_Task to complete_
Below are records; report the number of lines among them that include the word "Lägenheten", and nothing further.

[Stored items]
+ + + + + + +

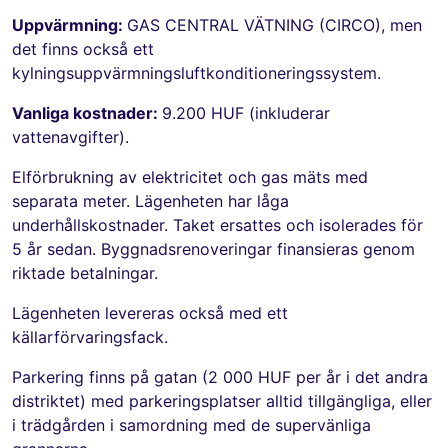
Uppvärmning:
GAS CENTRAL VÄTNING (CIRCO), men
det finns också ett
kylningsuppvärmningsluftkonditioneringssystem.
Vanliga kostnader:
9.200 HUF (inkluderar
vattenavgifter).
Elförbrukning av elektricitet och gas mäts med
separata meter. Lägenheten har låga
underhållskostnader. Taket ersattes och isolerades för
5 år sedan. Byggnadsrenoveringar finansieras genom
riktade betalningar.
Lägenheten levereras också med ett
källarförvaringsfack.
Parkering finns på gatan (2 000 HUF per år i det andra
distriktet) med parkeringsplatser alltid tillgängliga, eller
i trädgården i samordning med de supervänliga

+ + + + + + +

_Task answer_
2